SINGAPORE (BLOOMBERG) - DBS Group Holdings' ability to handle nonperforming loans was questioned by analysts at JPMorgan Chase after the Singaporean bank revealed potential losses from its S$700-million exposure to a troubled oil- services firm.
In an Aug. 3 report, JPMorgan analysts Harsh Modi and Raunak Mukherjee cut their rating on DBS to neutral from overweight and recommended investors sell the bank's stock ahead of its second-quarter earnings announcement on Aug. 8.
Singapore's largest lender said in a July 28 filing that it expects to recover only half of its exposure to Swiber Holdings Ltd. and its units, for which it would set aside provisions of S$150 million.
"The core tenet of DBS's investment thesis is the bank's ability to tide over ongoing NPL cycle better than peers due to shifts in underwriting practices since 2009," Mr Modi and Mr Mukherjee said. "The abrupt downgrade of S$700 million exposure to Swiber challenges that confidence."
Swiber, which provides construction services for international oil and gas projects, filed a petition last week to liquidate its operations, after facing payment demands from creditors. The firm subsequently dropped the liquidation in favor of a plan to operate under judicial management, which would allow it to continue business under court supervision while it attempts to turn itself around.

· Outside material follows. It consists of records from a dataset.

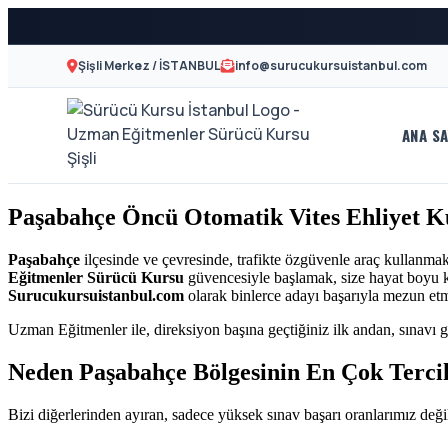
Şişli Merkez / İSTANBUL
info@surucukursuistanbul.com
ANA SA
A2
Sürücü
Motor
Kursu
Paşabahçe Öncü Otomatik Vites Ehliyet K
Ehliyeti
İstanbul
ve
Paşabahçe
ilçesinde ve çevresinde, trafikte özgüvenle araç kullanma
Eğitmenler Sürücü Kursu
güvencesiyle başlamak, size hayat boyu kaz
Özel
-
Surucukursuistanbul.com
olarak binlerce adayı başarıyla mezun et
Direksiyon
Uzman Eğitmenler ile, direksiyon başına geçtiğiniz ilk andan, sınavı g
Şişli
Dersi
Neden Paşabahçe Bölgesinin En Çok Terci
En
Bizi diğerlerinden ayıran, sadece yüksek sınav başarı oranlarımız değil
İyi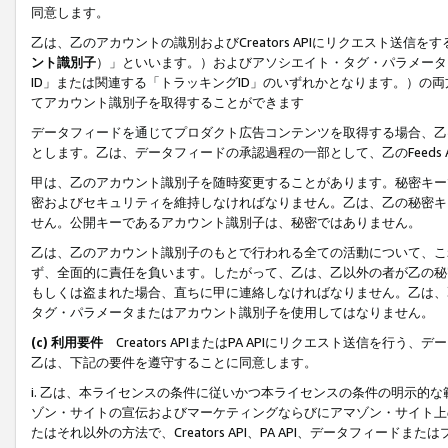
同意します。
乙は、乙のアカウントの識別およびCreators APIにリクエスト送
ント識別子
）」といいます。）およびアソシエイト・タグ・パラメータ（
ID」または関連する「トラッキングID」のいずれかとなります。）の両方
てアカウント識別子を取得することができます
データフィードを通じてプロダクト広告コンテンツを取得する場合、乙は、Cre
とします。乙は、データフィードの承認過程の一部として、乙のFeeds
甲は、乙のアカウント識別子を随時変更することがあります。秘密キー
密およびセキュリティを維持しなければなりません。乙は、乙の秘密キ
せん。公開キーであるアカウント識別子は、秘密ではありません。
乙は、乙のアカウント識別子のもとで行われる全ての活動について、こ
ず、全面的に責任を負います。したがって、乙は、乙以外の者が乙の秘
もしくは盗まれた場合、直ちに甲に連絡しなければなりません。乙は、
タグ・パラメータまたはアカウント識別子を使用してはなりません。
(c) 利用要件
Creators APIまたはPA APIにリクエスト送信を
乙は、下記の要件を遵守することに同意します。
i. 乙は、本ライセンスの条件に従いかつ本ライセンスの条件の明示的
ゾン・サイトの宣伝およびマーケティングならびにアマゾン・サイト上
たはそれ以外の方法で、Creators API、PA API、データフィー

The JPMorgan analysts cut their forecasts for DBS's earnings for this year through 2018 by 6 per cent. They lowered their share-price target to S$15 from S$16. The stock last traded 0.3 per cent lower at S$15.05 as of 4 p.m. on Thursday.
"There is a risk that investors' perception on DBS's asset quality pivots back to the bank's track records during the 2008-2009 cycle, limiting the upside of the stock," the analysts wrote.